The Pakistani Taliban’s appointment of a new hardline leader opposed to peace talks and with a long history of attacks against the military could push the Army into launching a fresh offensive, analysts said Friday.
The election of Maulana Fazlullah, notorious for leading the militants’ brutal two-year rule in Swat valley, is like a “red rag to a bull,” one analyst said.
It could also raise tensions with Kabul at a critical juncture as U.S.-led forces withdraw from Afghanistan after 12 years of war.
While Kabul has long accused Islamabad of supporting the Afghan Taliban, Fazlullah has orchestrated cross-border attacks from his hideout in eastern Afghanistan, and Pakistan suspects its neighbor’s intelligence services of supporting him.
Fazlullah, nicknamed Mullah Radio for his fiery sermons over the airwaves denouncing polio vaccination campaigns and female education, is renowned as an uncompromising commander.
Pakistani intelligence believes he is linked to the failed attempt to kill schoolgirl education activist Malala Yousafzai, who was shot in Swat in October 2012.
He was appointed chief of the Tehreek-e-Taliban Pakistan (TTP) on Thursday, nearly a week after a U.S. drone strike killed his predecessor Hakimullah Mehsud.
Islamabad reacted angrily to the killing of Mehsud, with the interior minister saying Washington had “sabotaged” peace talks. It is not clear what progress, if any, had been made toward meaningful dialogue—but the process lies in tatters after Fazlullah’s election.
On Thursday, the militants dismissed the idea of peace talks with the government as a “waste of time,” and said they would never negotiate until shariah law was imposed across the country.

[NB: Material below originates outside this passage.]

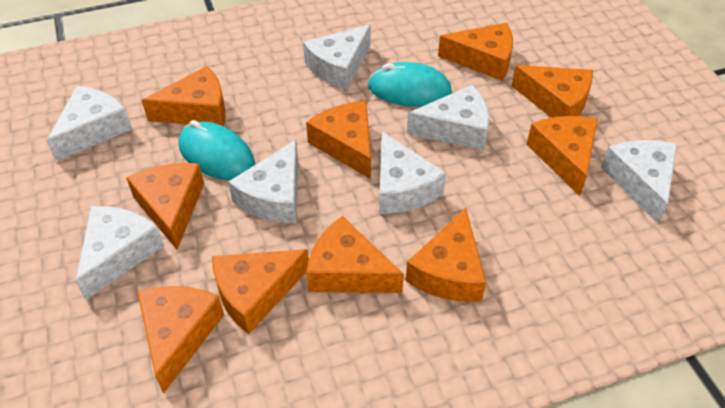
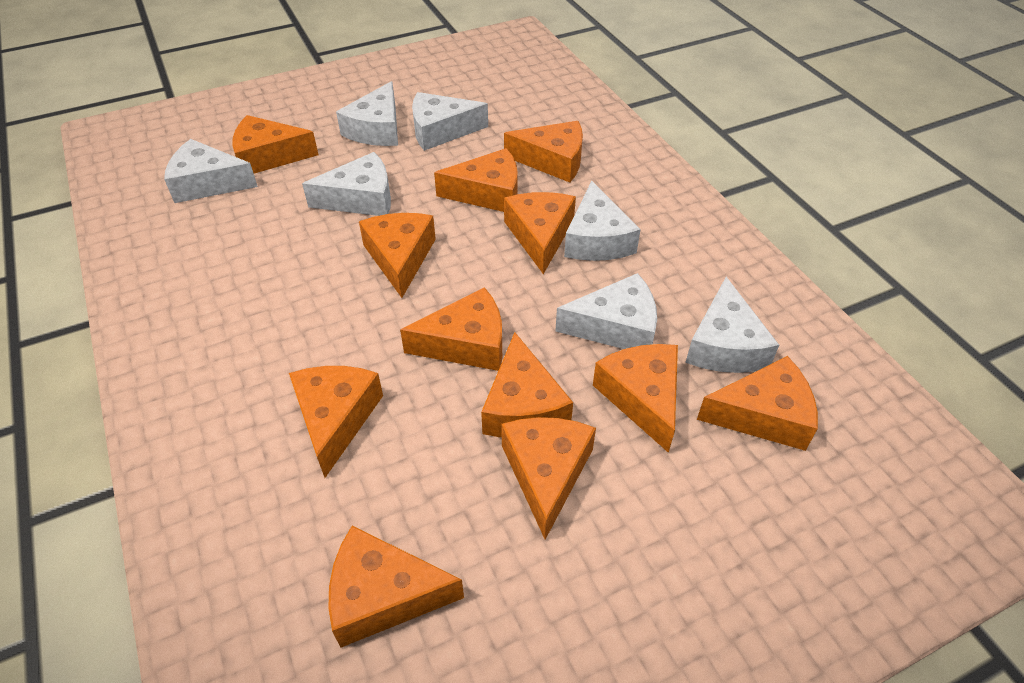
orange cheese: 10 -> 12
turquoise mouse: 2 -> 0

Defense analyst Talat Masood, a retired general, said the TTP’s choice of Fazlullah, whose men have carried out bloody and humiliating attacks against the army, was like a “red rag to a bull.”
“This leaves no margin for negotiation and they will have to resort to a military operation and will have to be fully prepared to prevent terrorist actions in the country,” said Masood. “He is enemy number one of the military.”
In September, political parties backed the government’s proposal for talks to try to end the TTP’s six-year insurgency, which has killed thousands. Fazlullah’s men responded by killing two senior Army officers, including a major general, in a roadside bomb—a galling blow to the pride of the military, which remains the most powerful institution in Pakistan.
Fazlullah rubbed salt in the wounds by issuing a video message to claim the attack and to reveal the intended target was Gen. Ashfaq Kayani, the Army’s supreme commander.
In 2009 a major military operation ended Fazlullah’s rule in Swat. Later that year another offensive cleared militant hideouts in South Waziristan, one of the seven tribal areas along the Afghan border seen as a haven for Taliban and Al Qaeda militants. Washington has pushed for a similar offensive in North Waziristan, which has borne the brunt of the U.S. drone campaign targeting suspected militants, but none has yet taken place.
A senior security source said a military operation would “become inevitable” if, as seems likely, dialogue does not proceed, and warned of worsening relations with Kabul. “The government and the military top brass in almost all previous rounds of meetings with their Afghan interlocutors have been pointing out Fazlullah’s presence on Afghan soil and his activities against the Pakistani state,” the source said.
Kayani is to retire on Nov. 29 and his replacement as Army chief has yet to be announced. The security official said Fazlullah’s appointment would have a bearing on the decision. “The priority will now be to have a person on this post, who has expertise in counter insurgency and related matters,” the official said.